Having reached the last Kubespray release, we may finish with upgrading and rebooting our nodes. One after the other:

$ kubectl cordon node1
$ kubectl drain --delete-emptydir-data --ignore-daemonsets node1
$ ssh root@node1
# apt-get upgrade
# apt-get dist-upgrade
# reboot
$ kubectl uncordon node1

In my case, having disabled most Kubespray applications, I would also make sure the last Ingress Controller, Registry, RBD & CephFS Provisioner are up to date

$ vi roles/downloads/defaults/main.yaml
$ find roles/kubernetes-apps/ingress_controller/ingress_nginx/ -name '*.j2'
$ vi roles/kubernetes-apps/ingress_controller/ingress_nginx/templates/ds-ingress-nginx-controller.yml.j2
$ kubectl edit -n ingress-nginx ds/ingress-nginx
[...]

In the end, upgrading that cluster from 1.18.3 to 1.19.9 took me about 10 hours. Though I suspect I could have went straight to 1.19.9, and Kubespray v2.15.1. Being my first time with those playbooks, I would rather take my time and repeat until I’m confident enough with it.
And while it was not on my mind in the first place, I also took a couple hours to upgrade an other cluster of mine, 11 Raspberry Pi nodes I deployed in January, from 1.19.3 to 1.19.9.

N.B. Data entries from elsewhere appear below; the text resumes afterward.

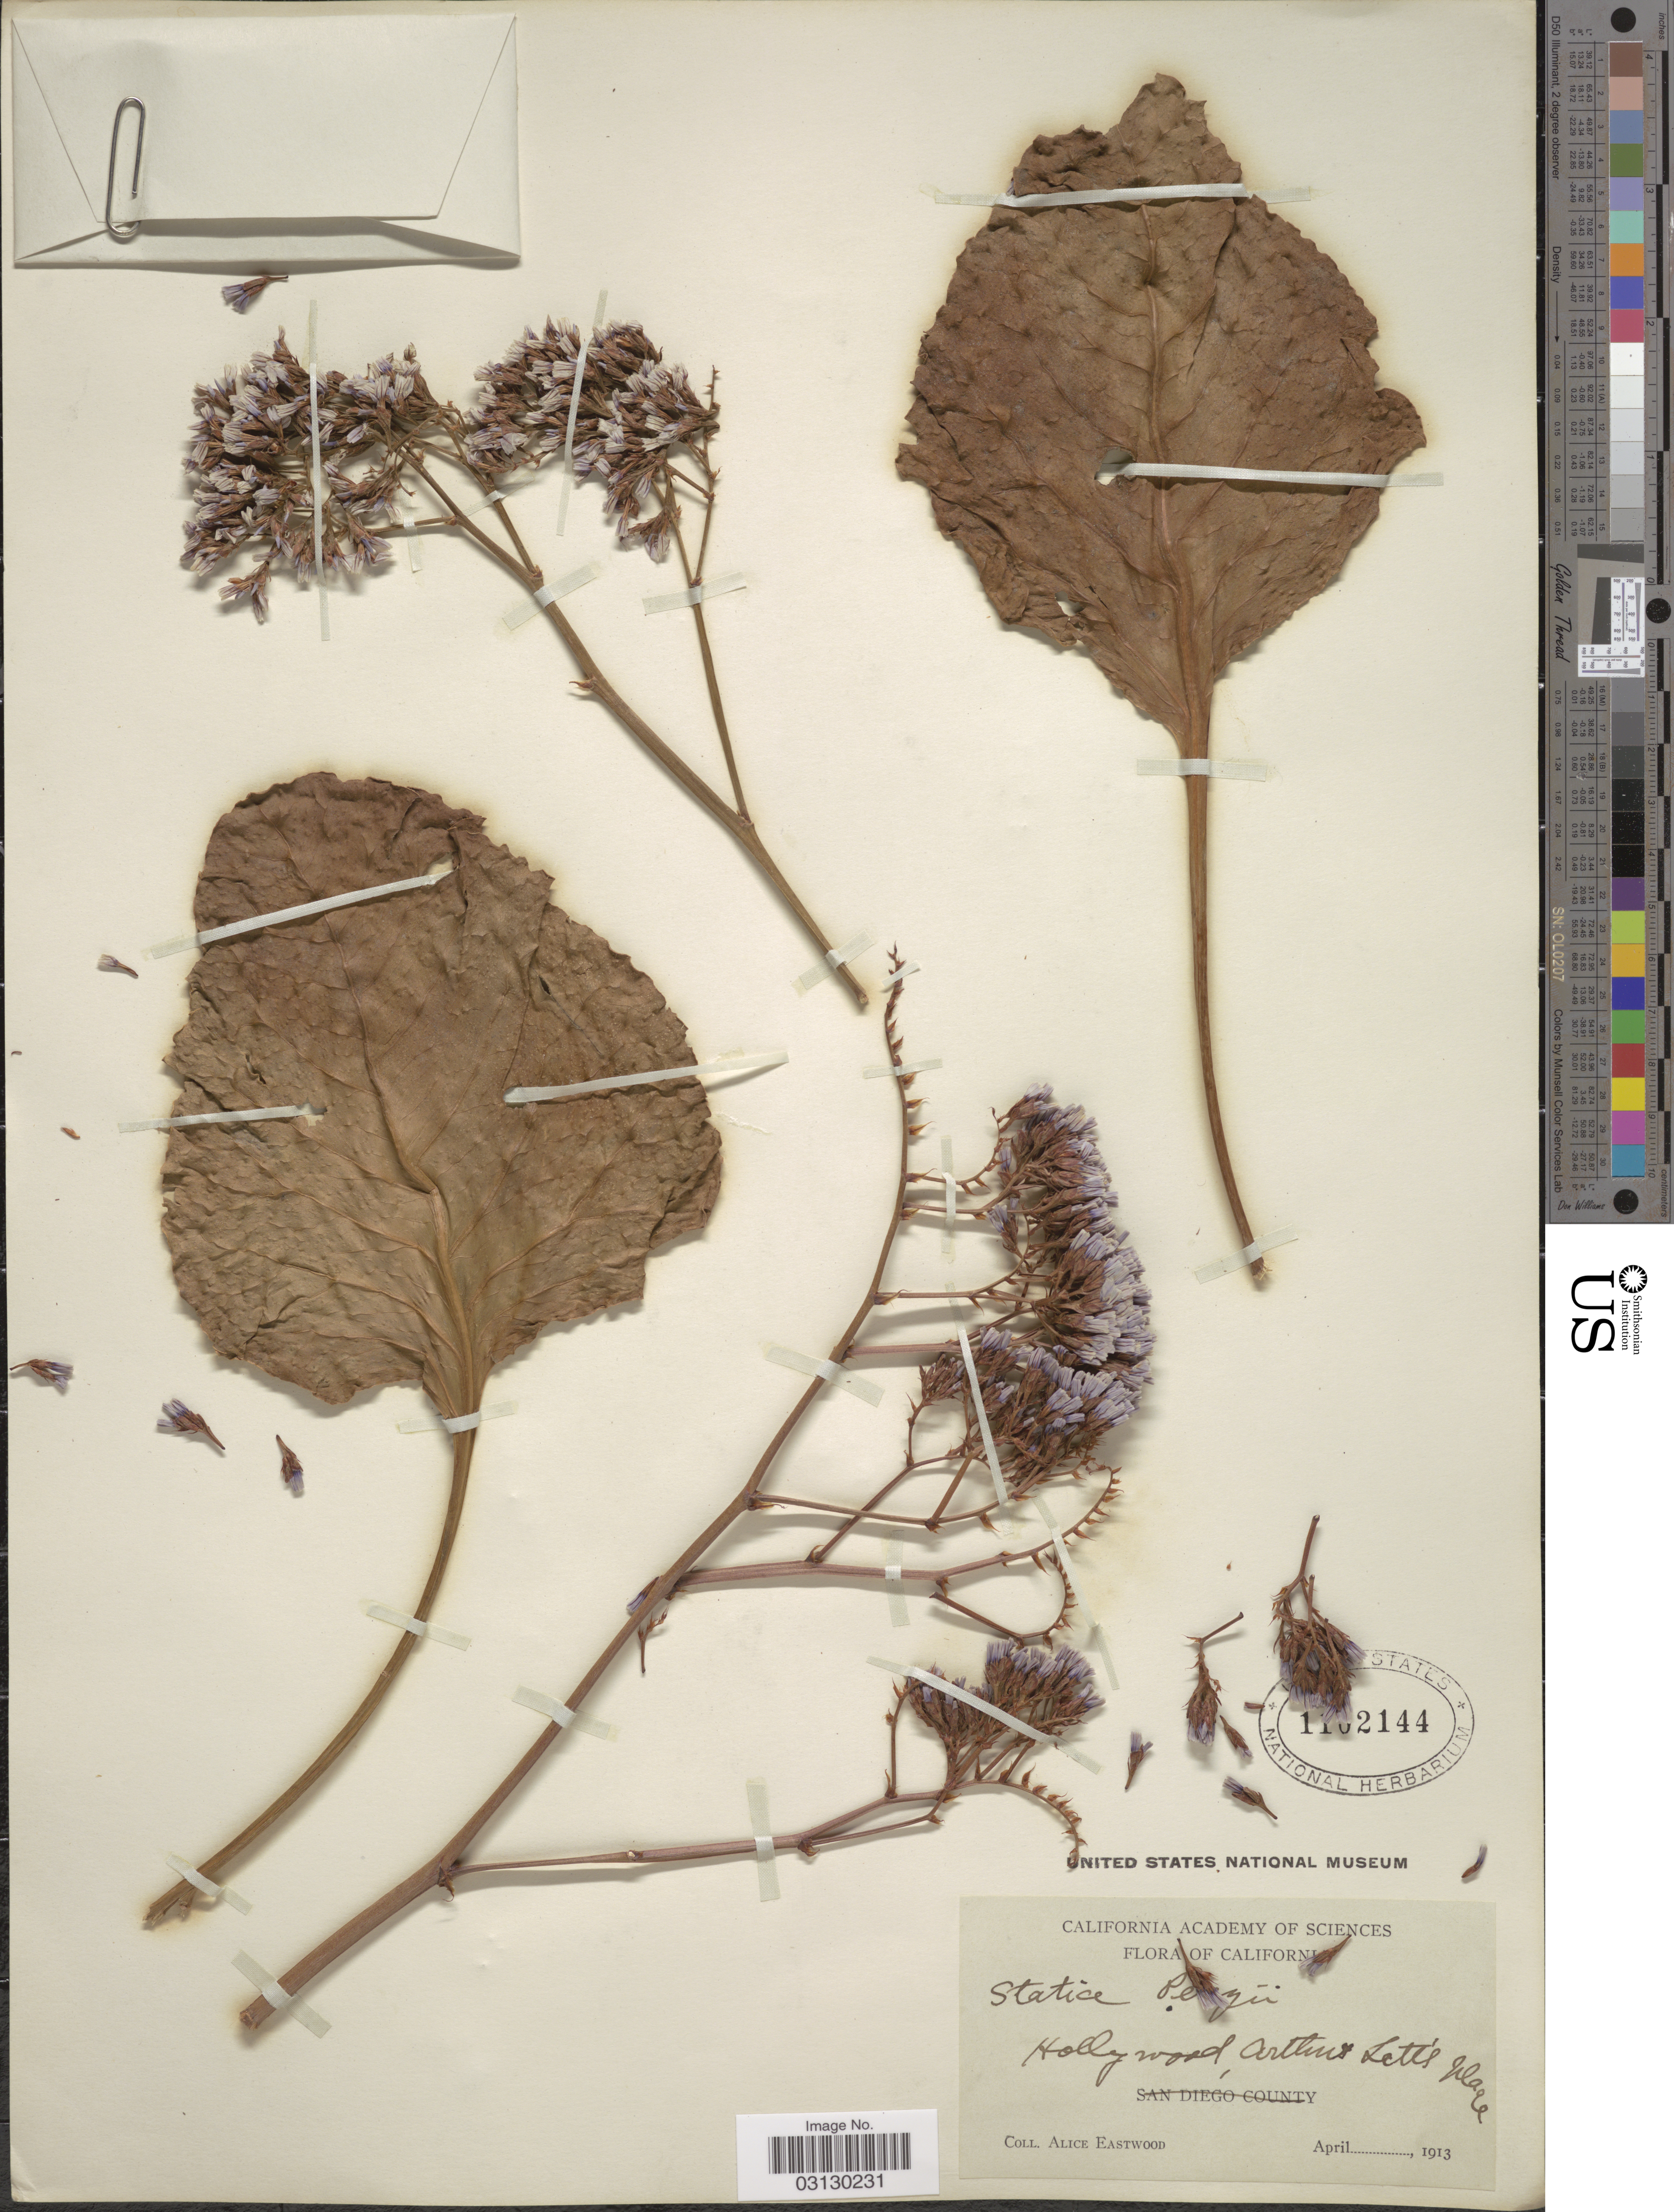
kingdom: Plantae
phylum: Tracheophyta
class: Magnoliopsida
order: Caryophyllales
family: Plumbaginaceae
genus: Limonium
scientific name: Limonium perezii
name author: (Stapf) F.T. Hubb.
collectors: A. Eastwood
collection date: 1913-04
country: United States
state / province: California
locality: Hollywood, Arthur Letts' place.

Having played with Kubepsray for about a year, I was pretty confident following their docs and releases wouldn’t be an issue. Still, it’s a relief having gone through those upgrades.
Otherwise working with OpenShift 4, it’s kind of amazing to see a Kubernetes cluster upgrading without all the outages you would see with OpenShift: etcd operator and cluster upgrading, the Kubernetes API, the OpenShift API, the SDN, CSI, the OAuth operator, … nodes drain and reboot.
Kubespray upgrades are way smoother, you decide when to upgrade applications and operators. OpenShift 3 and openshift-ansible simplicity, without its unreliability.